> Your goal: Where the string "their" occurs in a line of the data below, that line should be copied.

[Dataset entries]
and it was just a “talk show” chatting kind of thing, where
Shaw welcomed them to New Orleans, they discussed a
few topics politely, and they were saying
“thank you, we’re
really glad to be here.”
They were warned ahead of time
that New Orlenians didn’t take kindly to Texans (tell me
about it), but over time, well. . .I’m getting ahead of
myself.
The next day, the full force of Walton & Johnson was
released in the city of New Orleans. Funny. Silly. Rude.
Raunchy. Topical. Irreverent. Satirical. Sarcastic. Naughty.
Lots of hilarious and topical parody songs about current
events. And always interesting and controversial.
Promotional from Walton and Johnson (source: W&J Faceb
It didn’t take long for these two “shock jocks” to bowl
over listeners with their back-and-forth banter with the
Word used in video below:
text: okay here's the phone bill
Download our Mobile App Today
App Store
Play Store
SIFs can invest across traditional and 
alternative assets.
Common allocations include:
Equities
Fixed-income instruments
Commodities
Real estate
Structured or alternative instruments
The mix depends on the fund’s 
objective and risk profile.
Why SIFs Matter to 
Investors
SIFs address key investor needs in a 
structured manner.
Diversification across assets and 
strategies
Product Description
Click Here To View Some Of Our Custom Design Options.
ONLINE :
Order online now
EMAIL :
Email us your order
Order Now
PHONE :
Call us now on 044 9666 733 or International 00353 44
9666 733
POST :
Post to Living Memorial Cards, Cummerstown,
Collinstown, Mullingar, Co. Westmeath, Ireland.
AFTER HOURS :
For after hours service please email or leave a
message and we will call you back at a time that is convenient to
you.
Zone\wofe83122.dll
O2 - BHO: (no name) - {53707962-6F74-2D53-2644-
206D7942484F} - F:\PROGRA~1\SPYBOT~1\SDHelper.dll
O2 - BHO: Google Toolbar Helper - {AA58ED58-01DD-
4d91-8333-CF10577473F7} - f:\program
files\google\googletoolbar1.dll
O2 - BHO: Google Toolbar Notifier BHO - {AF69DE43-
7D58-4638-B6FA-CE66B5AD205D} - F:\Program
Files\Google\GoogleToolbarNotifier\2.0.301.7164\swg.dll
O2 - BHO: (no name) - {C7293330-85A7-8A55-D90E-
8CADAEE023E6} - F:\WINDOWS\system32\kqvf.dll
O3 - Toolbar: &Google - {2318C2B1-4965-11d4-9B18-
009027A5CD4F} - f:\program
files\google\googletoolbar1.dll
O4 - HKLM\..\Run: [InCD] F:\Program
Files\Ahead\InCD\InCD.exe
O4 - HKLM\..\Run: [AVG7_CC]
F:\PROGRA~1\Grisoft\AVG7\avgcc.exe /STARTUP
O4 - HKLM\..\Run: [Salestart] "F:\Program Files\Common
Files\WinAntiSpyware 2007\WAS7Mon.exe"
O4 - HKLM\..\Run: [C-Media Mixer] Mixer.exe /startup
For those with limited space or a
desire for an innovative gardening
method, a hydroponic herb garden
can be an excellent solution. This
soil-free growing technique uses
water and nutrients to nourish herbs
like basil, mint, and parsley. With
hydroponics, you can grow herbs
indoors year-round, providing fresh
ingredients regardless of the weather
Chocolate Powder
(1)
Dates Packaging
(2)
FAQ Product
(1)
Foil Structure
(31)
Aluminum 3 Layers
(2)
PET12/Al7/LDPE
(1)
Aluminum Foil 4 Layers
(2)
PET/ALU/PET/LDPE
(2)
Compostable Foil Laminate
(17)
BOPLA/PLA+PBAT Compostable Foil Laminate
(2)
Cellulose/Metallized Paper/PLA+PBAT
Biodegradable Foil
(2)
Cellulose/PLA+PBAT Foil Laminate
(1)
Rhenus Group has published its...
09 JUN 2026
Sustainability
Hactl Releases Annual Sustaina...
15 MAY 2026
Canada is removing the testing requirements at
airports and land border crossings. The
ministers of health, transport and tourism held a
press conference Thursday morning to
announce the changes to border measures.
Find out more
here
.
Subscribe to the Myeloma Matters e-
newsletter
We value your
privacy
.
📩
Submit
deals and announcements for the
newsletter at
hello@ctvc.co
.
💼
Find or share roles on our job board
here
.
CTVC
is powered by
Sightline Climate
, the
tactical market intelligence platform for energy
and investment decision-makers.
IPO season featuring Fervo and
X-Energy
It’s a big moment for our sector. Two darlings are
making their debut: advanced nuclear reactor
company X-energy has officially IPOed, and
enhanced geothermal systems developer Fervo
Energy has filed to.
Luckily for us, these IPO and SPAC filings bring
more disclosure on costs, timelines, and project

> Written response:
over listeners with their back-and-forth banter with the
making their debut: advanced nuclear reactor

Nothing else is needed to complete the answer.